**** BRANO SELEZIONATO ****

TAR Campania (SA), Sez. II, n. 1536, del 15 luglio 2013
Urbanistica.Scala esterna ed eliminazione barriera architettonica

La realizzazione di una scala all’esterno del fabbricato in violazione delle distanze minime dal confine non rientra tra le opere funzionali all'eliminazione delle barriere architettoniche, essendo quest’ultime solo quelle tecnicamente necessarie a garantire l'accessibilità, l'adattabilità e la visitabilità degli edifici privati e non già le opere dirette alla migliore fruibilità dell'edificio e alla maggior comodità dei residenti.  (Segnalazione e massima a cura di F. Albanese)

N. 01536/2013 REG.PROV.COLL.

N. 03265/2003 REG.RIC.

REPUBBLICA ITALIANA

IN NOME DEL POPOLO ITALIANO

Il Tribunale Amministrativo Regionale della Campania

sezione staccata di Salerno (Sezione Seconda)

ha pronunciato la presente

SENTENZA

sul ricorso numero di registro generale 3265 del 2003, proposto dal sig. Guanci Carmine, rappresentato e difeso dall'avv. Antonio Sorice, con domicilio eletto in Salerno, Via S. Leonardo 120 presso lo studio dell’avv. Tommaso Amabile;

contro

Comune di Atripalda, n.c.;

nei confronti di

Sig. Cucciniello Paolo, rappresentato e difeso dagli avv.ti Walter Colantuoni e Vittoria Titomanlio, con domicilio eletto presso lo studio dell’avv. Walter Colantuoni in Salerno, c.so Garibaldi n. 195;

per l'annullamento,

della concessione edilizia n. 1821 del 30/6/2003 rilasciata in favore del sig, Cucciniello, con la quale sono stati autorizzati ampliamenti del fabbricato per esigenze igienico funzionali;



Visti il ricorso e i relativi allegati;

Visto l'atto di costituzione in giudizio del sig. Cucciniello Paolo;

Viste le memorie difensive;

Visti tutti gli atti della causa;

Relatore nell'udienza pubblica del giorno 13 giugno 2013 la dott.ssa Anna Maria Verlengia e uditi per le parti i difensori come specificato nel verbale;

Ritenuto e considerato in fatto e diritto quanto segue.

**** SEZIONE DATI ****

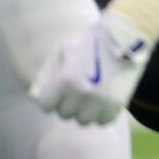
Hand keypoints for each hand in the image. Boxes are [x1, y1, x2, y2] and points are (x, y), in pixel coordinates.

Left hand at [29, 8, 155, 124]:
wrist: (123, 37)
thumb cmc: (88, 43)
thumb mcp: (60, 53)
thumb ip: (44, 76)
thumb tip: (35, 98)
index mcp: (64, 79)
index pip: (46, 106)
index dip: (51, 99)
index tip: (59, 92)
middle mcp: (81, 93)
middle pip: (65, 114)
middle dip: (68, 104)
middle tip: (77, 91)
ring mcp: (101, 100)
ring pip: (84, 121)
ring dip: (85, 112)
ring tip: (90, 98)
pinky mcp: (117, 103)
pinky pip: (103, 121)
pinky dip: (102, 114)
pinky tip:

****

Elenca, per favore, tutti gli avvocati nominati nel brano selezionato, indicando nome e cognome di ciascuno.

### LA TUA SOLUZIONE
- Antonio Sorice
- Tommaso Amabile
- Walter Colantuoni
- Vittoria Titomanlio